School of Pharmacy, Hunan University of Chinese Medicine, Changsha, Hunan, China; Institute of Pharmacy and Pharmacology, University of South China, Hengyang, Hunan, China.| The Second Xiangya Hospital, Central South University, Changsha, China.| The First Hospital of Hunan University of Chinese Medicine, Changsha, China.| School of Pharmacy, Hunan University of Chinese Medicine, Changsha, Hunan, China.| School of Pharmacy, Hunan University of Chinese Medicine, Changsha, Hunan, China; Institute of Pharmacy and Pharmacology, University of South China, Hengyang, Hunan, China.| School of Pharmacy, Hunan University of Chinese Medicine, Changsha, Hunan, China; Institute of Pharmacy and Pharmacology, University of South China, Hengyang, Hunan, China.| School of Pharmacy, Hunan University of Chinese Medicine, Changsha, Hunan, China.| School of Pharmacy, Hunan University of Chinese Medicine, Changsha, Hunan, China; Department of Biochemistry & Molecular Biology, Libin Cardiovascular Institute of Alberta, Cumming School of Medicine, University of Calgary, Calgary, Alberta T2N 4N1, Canada.| School of Pharmacy, Hunan University of Chinese Medicine, Changsha, Hunan, China. Electronic address: lqin1011@126.com.

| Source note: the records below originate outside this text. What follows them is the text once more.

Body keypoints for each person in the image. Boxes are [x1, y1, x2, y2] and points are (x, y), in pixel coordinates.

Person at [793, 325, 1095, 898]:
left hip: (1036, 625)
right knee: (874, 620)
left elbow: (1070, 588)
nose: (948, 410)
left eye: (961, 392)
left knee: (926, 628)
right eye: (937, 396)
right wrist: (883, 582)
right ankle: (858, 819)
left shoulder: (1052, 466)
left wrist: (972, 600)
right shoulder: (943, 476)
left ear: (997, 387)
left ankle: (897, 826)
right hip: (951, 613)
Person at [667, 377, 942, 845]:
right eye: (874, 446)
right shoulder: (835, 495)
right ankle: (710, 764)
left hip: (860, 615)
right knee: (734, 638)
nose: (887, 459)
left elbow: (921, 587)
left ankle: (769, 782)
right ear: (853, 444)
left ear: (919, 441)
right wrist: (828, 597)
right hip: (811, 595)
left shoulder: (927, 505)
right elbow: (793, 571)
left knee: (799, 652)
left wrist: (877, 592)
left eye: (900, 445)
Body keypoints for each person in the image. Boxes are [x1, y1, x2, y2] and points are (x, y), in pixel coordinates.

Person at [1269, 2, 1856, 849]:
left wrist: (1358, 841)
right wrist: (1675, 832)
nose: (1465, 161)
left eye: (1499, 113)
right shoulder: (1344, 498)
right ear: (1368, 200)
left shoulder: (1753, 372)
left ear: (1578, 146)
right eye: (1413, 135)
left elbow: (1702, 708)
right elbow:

Clin Chim Acta. 2016 Aug 1;459:137-146. doi: 10.1016/j.cca.2016.06.004. Epub 2016

Steroid receptor RNA activator (SRA) is a type of long noncoding RNA (lncRNA) which coordinates the functions of various transcription factors, enhances steroid receptor-dependent gene expression, and also serves as a distinct scaffold. The novel, profound and expanded roles of SRA are emerging in critical aspects of coactivation of nuclear receptors (NRs). As a nuclear receptor coactivator, SRA can coactivate androgen receptor (AR), estrogen receptor alpha (ERalpha), ERbeta, progesterone receptor (PR), glucocorticoid receptor (GR), thyroid hormone receptor and retinoic acid receptor (RAR). Although SRA is one of the least well-understood molecules, increasing studies have revealed that SRA plays a key role in both biological processes, such as myogenesis and steroidogenesis, and pathological changes, including obesity, cardiomyopathy, and tumorigenesis. Furthermore, the SRA-related signaling pathways, such as the mitogen-activated protein kinase (p38 MAPK), Notch and tumor necrosis factor alpha (TNFalpha) pathways, play critical roles in the pathogenesis of estrogen-dependent breast cancers. In addition, the most recent data demonstrates that SRA expression may serve as a new prognostic marker in patients with ER-positive breast cancer. Thus, elucidating the molecular mechanisms underlying SRA-mediated functions is important to develop proper novel strategies to target SRA in the diagnosis and treatment of human diseases.